I had to take a look at myself and ask if I was giving a person a real chance to be human. I’m not perfect and I want someone to accept my flaws, but I had to ask if I was being accepted by other people’s also. Sometimes lists can dehumanize people.
Meeting someone isn’t like grocery shopping. The truth is…The Most High is the only Being who can read your heart like a book and give you a present based on what was inside of it. When I told a friend of mine that I was going to be writing my blog on this topic she reminded me of the importance of developing your character before getting into a serious relationship. Who you are as a person is doing a lot of evolving in your twenties so it’s less likely that what you want and who you are one and the same.
This is why the relationship with The Creator can be so deep and like none other. I say the list doesn’t matter as much as what is deep in your heart matters. Your list can say one thing but if what is in your heart isn’t what is on that piece of paper it will not manifest. If something seems perfect except that one huge red glaring flag then that isn’t fromThe Creator. That’s a gift from evil.

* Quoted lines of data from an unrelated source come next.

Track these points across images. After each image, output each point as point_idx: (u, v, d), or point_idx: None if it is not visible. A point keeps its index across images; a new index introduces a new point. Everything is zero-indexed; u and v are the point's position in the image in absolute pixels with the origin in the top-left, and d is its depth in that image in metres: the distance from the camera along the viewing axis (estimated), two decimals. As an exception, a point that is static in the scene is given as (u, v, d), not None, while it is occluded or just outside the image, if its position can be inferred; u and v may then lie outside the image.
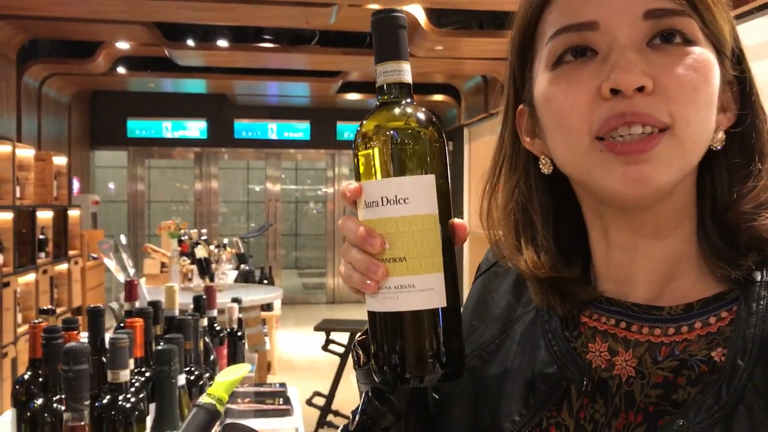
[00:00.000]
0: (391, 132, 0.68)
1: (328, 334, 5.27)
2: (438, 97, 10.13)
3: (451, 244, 0.68)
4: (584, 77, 0.65)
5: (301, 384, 2.14)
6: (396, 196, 0.66)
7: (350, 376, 5.37)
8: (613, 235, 0.72)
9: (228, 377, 0.84)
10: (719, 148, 0.68)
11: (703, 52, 0.65)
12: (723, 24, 0.67)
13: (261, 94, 10.34)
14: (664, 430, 0.65)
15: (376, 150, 0.68)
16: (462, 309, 0.88)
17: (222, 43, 7.45)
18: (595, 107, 0.64)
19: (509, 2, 0.74)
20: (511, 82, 0.76)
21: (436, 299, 0.66)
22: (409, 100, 0.70)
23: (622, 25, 0.64)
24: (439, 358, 0.66)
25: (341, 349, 5.19)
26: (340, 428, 0.69)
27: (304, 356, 7.35)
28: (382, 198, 0.66)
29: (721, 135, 0.68)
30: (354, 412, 0.69)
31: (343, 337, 5.33)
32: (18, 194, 5.98)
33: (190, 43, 7.36)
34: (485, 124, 9.49)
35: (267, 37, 7.51)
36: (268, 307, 5.71)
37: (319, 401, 5.07)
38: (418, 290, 0.65)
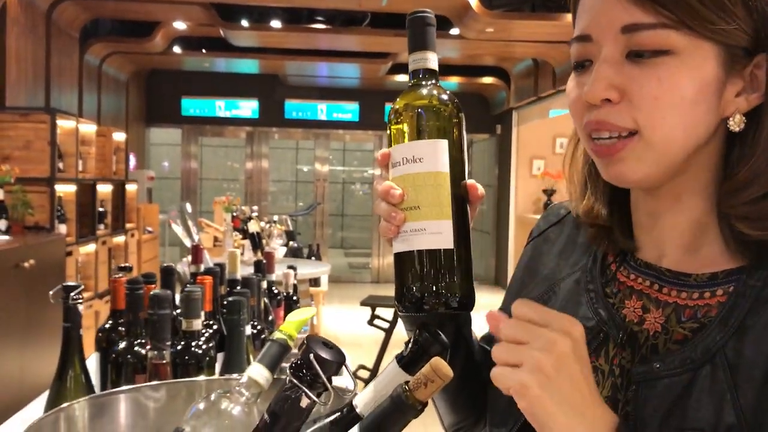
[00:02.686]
0: (417, 109, 0.82)
1: (373, 310, 5.42)
2: (487, 80, 10.09)
3: (462, 201, 0.82)
4: (580, 84, 0.77)
5: (346, 357, 2.26)
6: (413, 156, 0.81)
7: (393, 351, 5.50)
8: (640, 204, 0.83)
9: (298, 317, 0.94)
10: (738, 129, 0.74)
11: (675, 63, 0.70)
12: (721, 22, 0.70)
13: (312, 75, 10.45)
14: (641, 367, 0.76)
15: (404, 123, 0.82)
16: (515, 269, 1.02)
17: (276, 24, 7.60)
18: (582, 112, 0.77)
19: (562, -14, 0.84)
20: None
21: (444, 241, 0.79)
22: (434, 82, 0.84)
23: (606, 39, 0.73)
24: (448, 291, 0.80)
25: (386, 325, 5.33)
26: (394, 355, 0.81)
27: (348, 332, 7.52)
28: (403, 158, 0.81)
29: (738, 118, 0.74)
30: (407, 343, 0.81)
31: (388, 313, 5.46)
32: (80, 168, 6.23)
33: (245, 23, 7.53)
34: (535, 108, 9.41)
35: (320, 18, 7.63)
36: (315, 282, 5.86)
37: (363, 374, 5.23)
38: (429, 233, 0.79)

I Didn’t Pick My Friends Wisely
I had terrible friends. I had some good friends who have carried over to my thirties, but a lot of them were awful. In my twenties I picked my friends based on who was cool to hang with or based on what social circle I was in.
I have learned that a real friend will be there no matter what twists and turns your life takes. I had friends that were mainly for going to the club. They were nice people, but as soon as I decided to stop going to the club their interest in being my friend wavered. In the same way, I had church friends who would be my friend in church but as soon as I question this or that it wasn’t ok to publically be my friend anymore.
Be mindful of people who only want to be your friend when it’s convenient for their habits or social life. Ask yourself if that person is there when you really need them. If they are only their for the look of it.
I Didn’t Pick A Career Based On Passion
The pressure to know what you want to be at 18 years old is very real. When you don’t know what you want to be, you may feel pressure to do something simply because it will make you a good living. Truth is in order to enjoy your life you need to enjoy your work. You spend the majority of time at work. You see your coworkers more than family most times. Make sure that you are in an environment that you want to be in. Live a life where you don’t have to hate waking up in the morning.
I didn’t know what I wanted to do until I was thirty, and when I figured it out I realized that it would take me a long time and a lot of work to get there. I wish I would have taken my twenties to be more introspective and to really focus on what I wanted and not what I thought was probable .
The moral of the story is evolution is ongoing. At 32 I’m not the same as I was at 22, and I’m very proud of that. We will never be perfect and we will never know it all, but as long as we are making progress that’s what counts.